───── EXTRACTED RECORDS ─────
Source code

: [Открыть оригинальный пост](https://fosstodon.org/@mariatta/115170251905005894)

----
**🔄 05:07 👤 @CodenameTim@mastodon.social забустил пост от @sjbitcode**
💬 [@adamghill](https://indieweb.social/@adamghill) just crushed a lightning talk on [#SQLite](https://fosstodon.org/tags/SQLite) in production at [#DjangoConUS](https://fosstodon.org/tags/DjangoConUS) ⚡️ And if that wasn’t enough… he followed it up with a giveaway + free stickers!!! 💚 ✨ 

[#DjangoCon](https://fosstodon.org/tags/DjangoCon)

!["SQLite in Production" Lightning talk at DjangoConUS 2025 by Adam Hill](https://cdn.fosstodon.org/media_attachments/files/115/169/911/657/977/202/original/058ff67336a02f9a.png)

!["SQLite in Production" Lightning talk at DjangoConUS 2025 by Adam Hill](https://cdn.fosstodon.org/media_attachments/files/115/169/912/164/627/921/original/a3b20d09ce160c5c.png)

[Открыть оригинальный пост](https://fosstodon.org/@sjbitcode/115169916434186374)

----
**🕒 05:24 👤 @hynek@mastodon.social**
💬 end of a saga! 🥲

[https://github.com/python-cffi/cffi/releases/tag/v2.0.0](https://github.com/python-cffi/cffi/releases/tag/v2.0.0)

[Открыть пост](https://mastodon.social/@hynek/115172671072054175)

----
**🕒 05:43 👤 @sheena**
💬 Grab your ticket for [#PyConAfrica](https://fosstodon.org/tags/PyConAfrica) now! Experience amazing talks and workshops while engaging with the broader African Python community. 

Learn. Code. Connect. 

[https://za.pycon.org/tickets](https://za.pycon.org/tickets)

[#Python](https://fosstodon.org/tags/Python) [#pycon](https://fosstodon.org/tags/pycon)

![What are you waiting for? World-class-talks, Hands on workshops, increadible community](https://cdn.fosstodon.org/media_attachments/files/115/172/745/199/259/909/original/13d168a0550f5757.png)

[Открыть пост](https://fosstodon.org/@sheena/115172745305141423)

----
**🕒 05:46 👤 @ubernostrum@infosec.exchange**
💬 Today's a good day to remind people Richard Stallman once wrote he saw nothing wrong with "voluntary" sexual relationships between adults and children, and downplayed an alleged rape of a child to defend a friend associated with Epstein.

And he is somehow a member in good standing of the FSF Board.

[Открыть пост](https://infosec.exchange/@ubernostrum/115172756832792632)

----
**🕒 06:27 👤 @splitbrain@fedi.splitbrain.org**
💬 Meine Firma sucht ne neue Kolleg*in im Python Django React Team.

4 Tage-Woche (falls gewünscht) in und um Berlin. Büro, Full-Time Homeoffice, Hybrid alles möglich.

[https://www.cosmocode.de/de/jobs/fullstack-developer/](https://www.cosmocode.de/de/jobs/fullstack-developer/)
─────
*EXERCISE*:
Go line by line through the records above and copy each one containing "files".

*ANSWER BOX*:
!["SQLite in Production" Lightning talk at DjangoConUS 2025 by Adam Hill](https://cdn.fosstodon.org/media_attachments/files/115/169/911/657/977/202/original/058ff67336a02f9a.png)
!["SQLite in Production" Lightning talk at DjangoConUS 2025 by Adam Hill](https://cdn.fosstodon.org/media_attachments/files/115/169/912/164/627/921/original/a3b20d09ce160c5c.png)
![What are you waiting for? World-class-talks, Hands on workshops, increadible community](https://cdn.fosstodon.org/media_attachments/files/115/172/745/199/259/909/original/13d168a0550f5757.png)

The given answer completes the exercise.